▶ **Instructions to follow**
Only the lines from the line containing "[103,129,354,145] domestic resme-holding" to the end of the entries, both included, belong in your answer, and each must match exactly.

[[ Records shown, beginning ]]

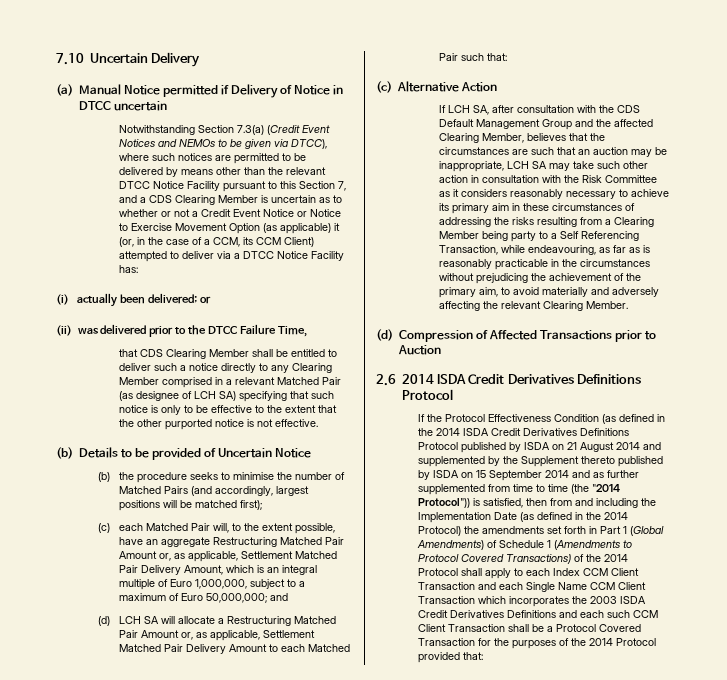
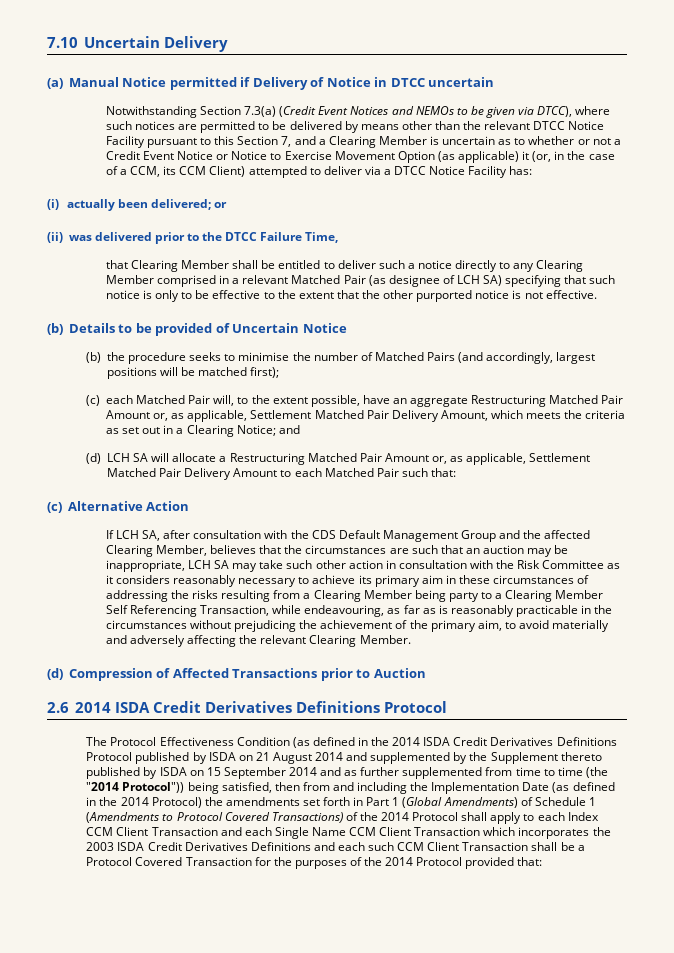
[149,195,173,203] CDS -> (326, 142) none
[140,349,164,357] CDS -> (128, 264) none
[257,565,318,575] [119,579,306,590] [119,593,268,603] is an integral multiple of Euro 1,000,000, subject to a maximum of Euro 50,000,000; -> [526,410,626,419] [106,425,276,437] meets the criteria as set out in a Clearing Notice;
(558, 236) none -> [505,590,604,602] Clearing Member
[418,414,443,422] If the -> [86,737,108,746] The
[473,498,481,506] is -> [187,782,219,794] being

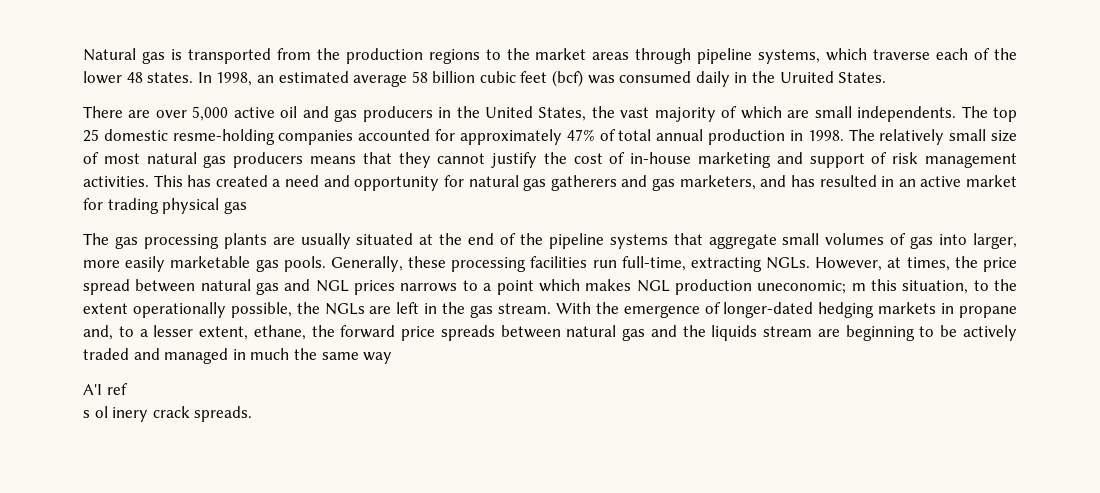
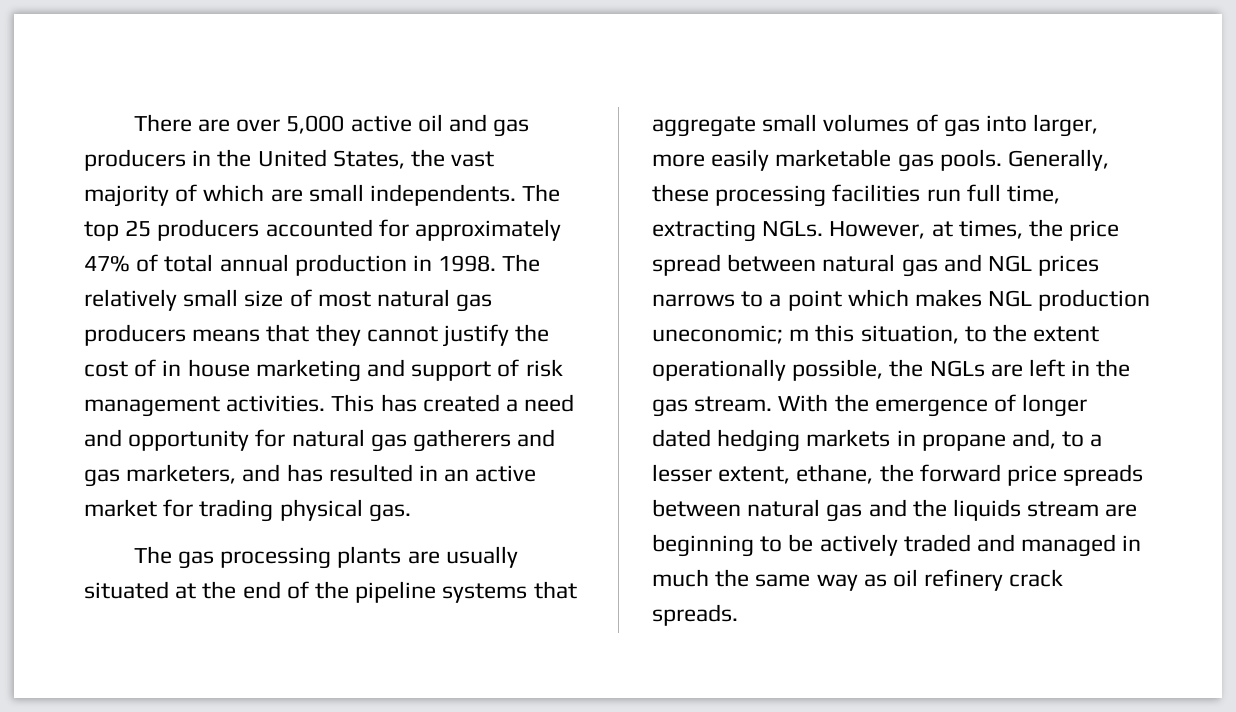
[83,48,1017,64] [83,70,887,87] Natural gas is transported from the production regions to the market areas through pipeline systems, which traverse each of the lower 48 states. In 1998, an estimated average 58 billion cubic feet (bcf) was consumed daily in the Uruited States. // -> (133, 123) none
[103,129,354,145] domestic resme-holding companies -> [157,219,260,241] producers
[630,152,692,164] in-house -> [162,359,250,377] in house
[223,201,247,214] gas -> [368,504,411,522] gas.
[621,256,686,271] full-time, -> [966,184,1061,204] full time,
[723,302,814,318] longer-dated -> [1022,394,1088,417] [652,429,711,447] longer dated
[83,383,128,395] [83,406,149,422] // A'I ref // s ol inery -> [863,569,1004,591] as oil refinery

[[ Records shown, end ]]

▶ **Exercise answer**
[103,129,354,145] domestic resme-holding companies -> [157,219,260,241] producers
[630,152,692,164] in-house -> [162,359,250,377] in house
[223,201,247,214] gas -> [368,504,411,522] gas.
[621,256,686,271] full-time, -> [966,184,1061,204] full time,
[723,302,814,318] longer-dated -> [1022,394,1088,417] [652,429,711,447] longer dated
[83,383,128,395] [83,406,149,422] // A'I ref // s ol inery -> [863,569,1004,591] as oil refinery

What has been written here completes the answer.